One aspect of the design of business upon which I would love to see such discussion is the role of design in the creation of competitive advantage. I have always believed that design thinking is most powerful when paired successfully with the elements of business thinking and that this happy marriage can provide great momentum to the process of producing market innovations. Market innovations that provide competitive advantage often exhibit one of its key characteristics…they differentiate the business from competitors in the market place. I believe it is the responsibility of business designers to understand how to achieve this and to continually innovate the tools and methods of design to achieve this. It is core component of the strategy formation process and an important area in which the role of designers and design managers can move upstream.  
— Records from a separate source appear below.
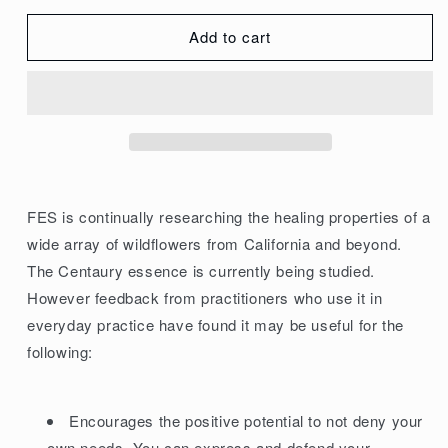
quantity
quantity
for
for
Add to cart
FES
FES
Organic
Organic
Research
Research
Flower
Flower
Essence
Essence
Centaury
Centaury
7.5ml
7.5ml
FES is continually researching the healing properties of a
wide array of wildflowers from California and beyond.
The Centaury essence is currently being studied.
However feedback from practitioners who use it in
everyday practice have found it may be useful for the
following:
Encourages the positive potential to not deny your
own needs. You can express and defend your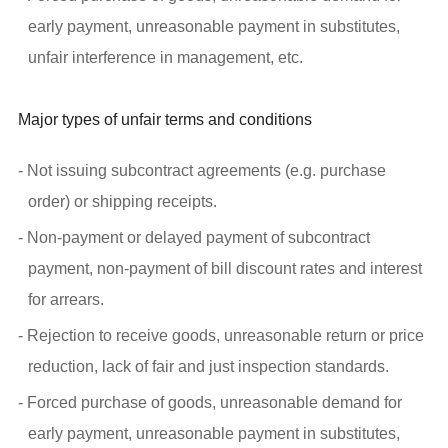
early payment, unreasonable payment in substitutes,
unfair interference in management, etc.
Major types of unfair terms and conditions
- Not issuing subcontract agreements (e.g. purchase
order) or shipping receipts.
- Non-payment or delayed payment of subcontract
payment, non-payment of bill discount rates and interest
for arrears.
- Rejection to receive goods, unreasonable return or price
reduction, lack of fair and just inspection standards.
- Forced purchase of goods, unreasonable demand for
early payment, unreasonable payment in substitutes,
In the design innovation process insights drive ideas and the deeper the understanding generated by your insights the more plentiful, inspiring and diverse your ideas are likely to be. Design research that engages with customers and users is the principal way that designers gain the insights that reveal unmet needs. Customer personas are an important by-product of such research and provide a lens through which empathic designers can imagine and validate ideas and concepts aimed at satisfying their goals and needs. However, I would like to suggest a desk research tool that builds on the primary research and resultant personas and can help focus in on potential unmet needs and which are not provided by competitors. The goal of this tool is to identify competitive white space that a business might occupy and which can result in differentiated products and services. The tool is called the competitor customer experience audit.